Binding Percona XtraDB Cluster components to Specific Kubernetes/OpenShift Nodes¶
The operator does good job automatically assigning new Pods to nodes with sufficient to achieve balanced distribution across the cluster. Still there are situations when it worth to ensure that pods will land on specific nodes: for example, to get speed advantages of the SSD equipped machine, or to reduce costs choosing nodes in a same availability zone.
Appropriate sections of the
deploy/cr.yaml
file (such as pxc
, haproxy
, and proxysql
) contain keys which can be used to do this, depending on what is the
best for a particular situation.
Node selector¶
nodeSelector
contains one or more key-value pairs. If the node is
not labeled with each key-value pair from the Pod’s nodeSelector
,
the Pod will not be able to land on it.
The following example binds the Pod to any node having a
self-explanatory disktype: ssd
label:
nodeSelector:
disktype: ssd
Affinity and anti-affinity¶
Affinity makes Pod eligible (or not eligible - so called “anti-affinity”) to be scheduled on the node which already has Pods with specific labels. Particularly this approach is good to to reduce costs making sure several Pods with intensive data exchange will occupy the same availability zone or even the same node - or, on the contrary, to make them land on different nodes or even different availability zones for the high availability and balancing purposes.
Percona Operator for MySQL provides two approaches for doing this:
-
simple way to set anti-affinity for Pods, built-in into the Operator,
-
more advanced approach based on using standard Kubernetes constraints.

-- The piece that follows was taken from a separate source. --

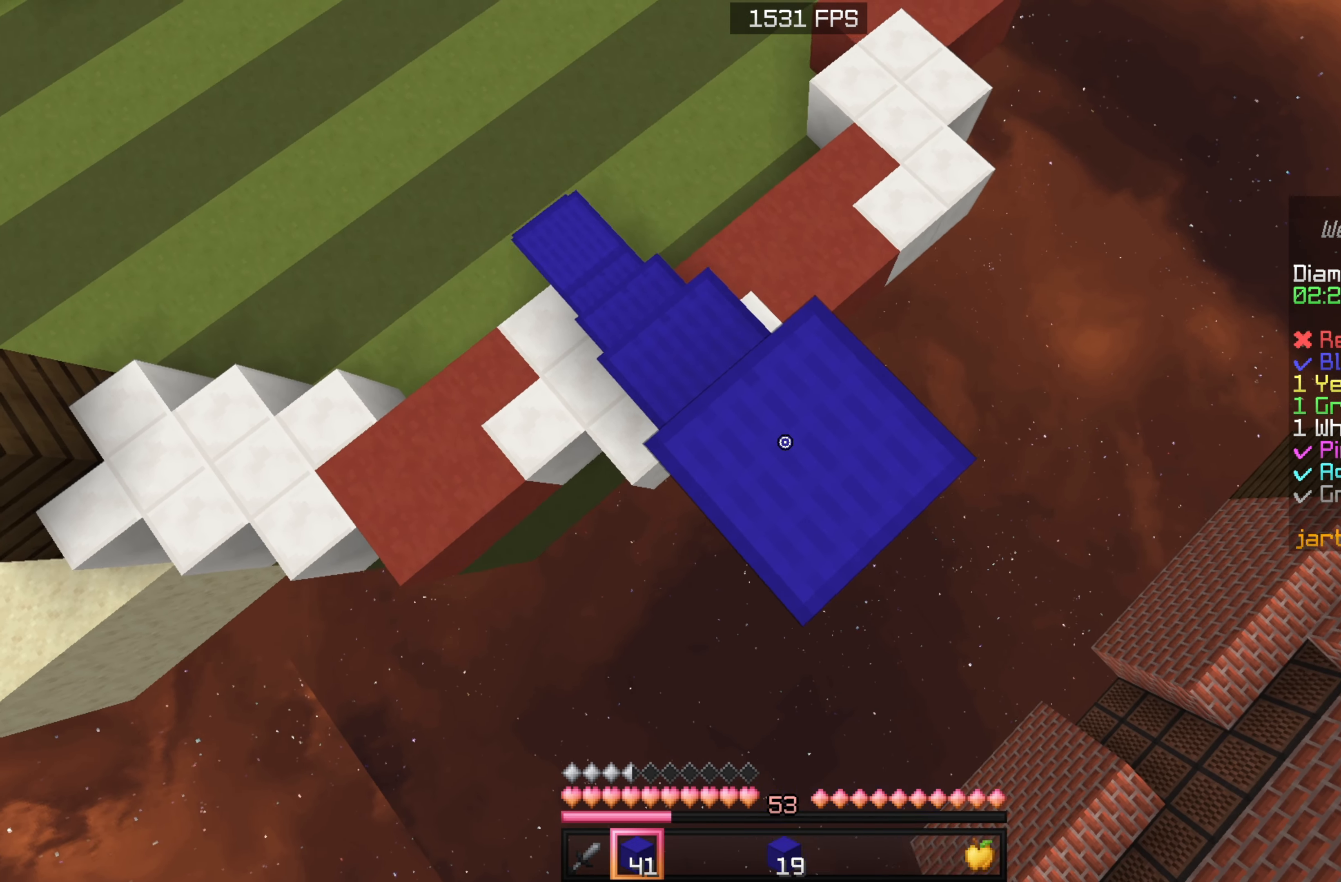
{"keys": ["a", "d", "s", "sneak"], "mouse": [], "events": [[16, "a", "down"], [33, "mouse_right", "up"], [116, "mouse_right", "down"], [233, "a", "up"], [250, "mouse_right", "up"], [333, "a", "down"]]}
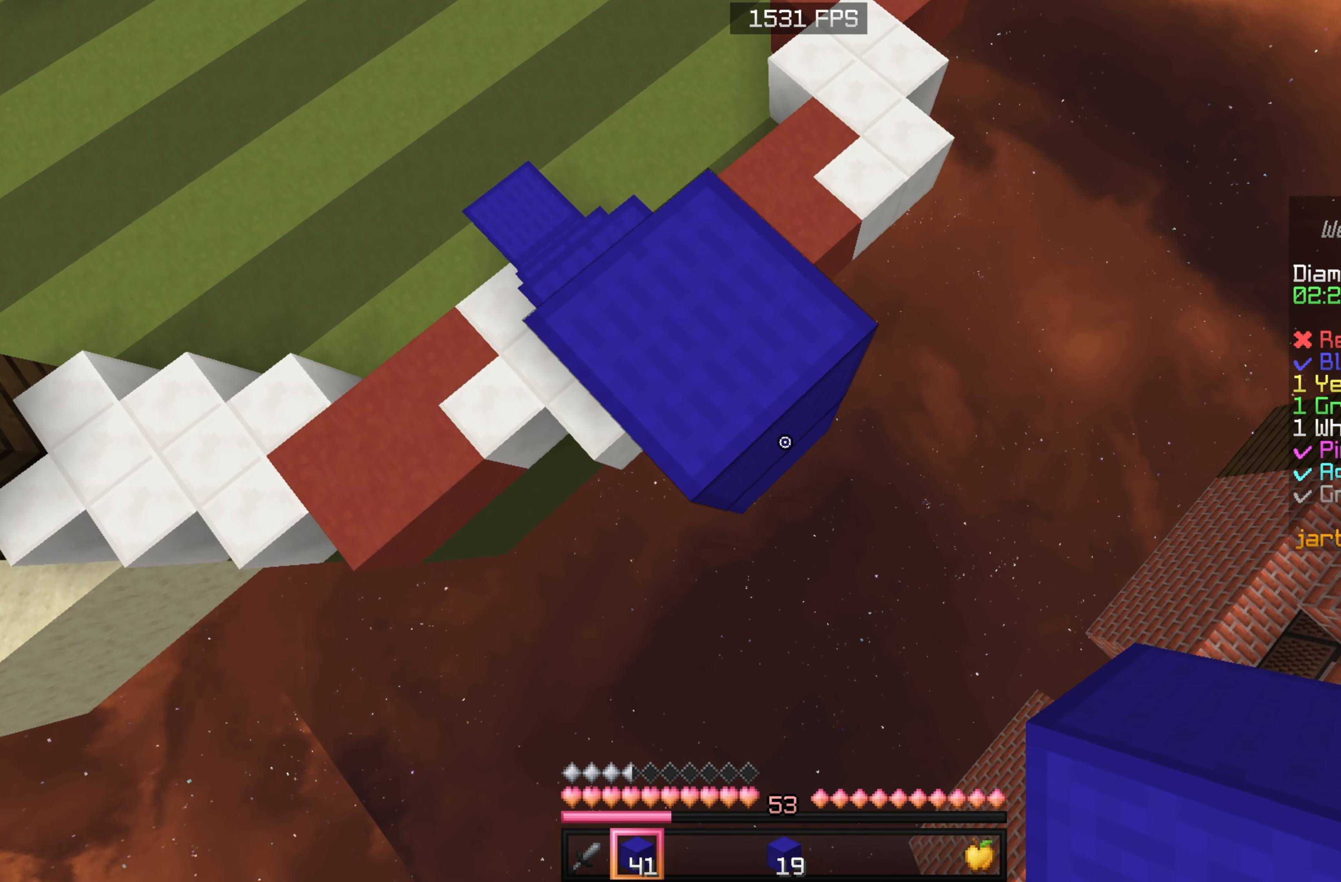
{"keys": ["d", "s", "sneak"], "mouse": ["right"], "events": [[33, "a", "up"], [50, "mouse_right", "down"], [166, "mouse_right", "up"], [166, "sneak", "up"], [300, "sneak", "down"], [466, "mouse_right", "down"]]}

Simple approach - use topologyKey of the Percona Operator for MySQL¶
Percona Operator for MySQL provides a topologyKey
option, which
may have one of the following values:
-
kubernetes.io/hostname
- Pods will avoid residing within the same host, -
topology.kubernetes.io/zone
- Pods will avoid residing within the same zone, -
topology.kubernetes.io/region
- Pods will avoid residing within the same region, -
none
- no constraints are applied.
The following example forces Percona XtraDB Cluster Pods to avoid occupying the same node:
affinity:
topologyKey: "kubernetes.io/hostname"
Advanced approach - use standard Kubernetes constraints¶
Previous way can be used with no special knowledge of the Kubernetes way
of assigning Pods to specific nodes. Still in some cases more complex
tuning may be needed. In this case advanced
option placed in the
deploy/cr.yaml
file turns off the effect of the topologyKey
and allows to use
standard Kubernetes affinity constraints of any complexity:
affinity:
advanced:
podAffinity:
requiredDuringSchedulingIgnoredDuringExecution:
- labelSelector:
matchExpressions:
- key: security
operator: In
values:
- S1
topologyKey: topology.kubernetes.io/zone
podAntiAffinity:
preferredDuringSchedulingIgnoredDuringExecution:
- weight: 100
podAffinityTerm:
labelSelector:
matchExpressions:
- key: security
operator: In
values:
- S2
topologyKey: kubernetes.io/hostname
nodeAffinity:
requiredDuringSchedulingIgnoredDuringExecution:
nodeSelectorTerms:
- matchExpressions:
- key: kubernetes.io/e2e-az-name
operator: In
values:
- e2e-az1
- e2e-az2
preferredDuringSchedulingIgnoredDuringExecution:
- weight: 1
preference:
matchExpressions:
- key: another-node-label-key
operator: In
values:
- another-node-label-value
See explanation of the advanced affinity options in Kubernetes documentation .
Tolerations¶
Tolerations allow Pods having them to be able to land onto nodes with
matching taints. Toleration is expressed as a key
with and
operator
, which is either exists
or equal
(the latter
variant also requires a value
the key is equal to). Moreover,
toleration should have a specified effect
, which may be a
self-explanatory NoSchedule
, less strict PreferNoSchedule
, or
NoExecute
. The last variant means that if a taint with
NoExecute
is assigned to node, then any Pod not tolerating this
taint will be removed from the node, immediately or after the
tolerationSeconds
interval, like in the following example:
tolerations:
- key: "node.alpha.kubernetes.io/unreachable"
operator: "Exists"
effect: "NoExecute"
tolerationSeconds: 6000
The Kubernetes Taints and Toleratins contains more examples on this topic.
Priority Classes¶
Pods may belong to some priority classes. This allows scheduler to
distinguish more and less important Pods to resolve the situation when
some higher priority Pod cannot be scheduled without evicting a lower
priority one. This can be done adding one or more PriorityClasses in
your Kubernetes cluster, and specifying the PriorityClassName
in the
deploy/cr.yaml
file:
priorityClassName: high-priority
See the Kubernetes Pods Priority and Preemption documentation to find out how to define and use priority classes in your cluster.
Pod Disruption Budgets¶
Creating the Pod Disruption Budget is the Kubernetes style to limits the number of Pods of an application that can go down simultaneously due to such voluntary disruptions as cluster administrator’s actions during the update of deployments or nodes, etc. By such a way Distribution Budgets allow large applications to retain their high availability while maintenance and other administrative activities.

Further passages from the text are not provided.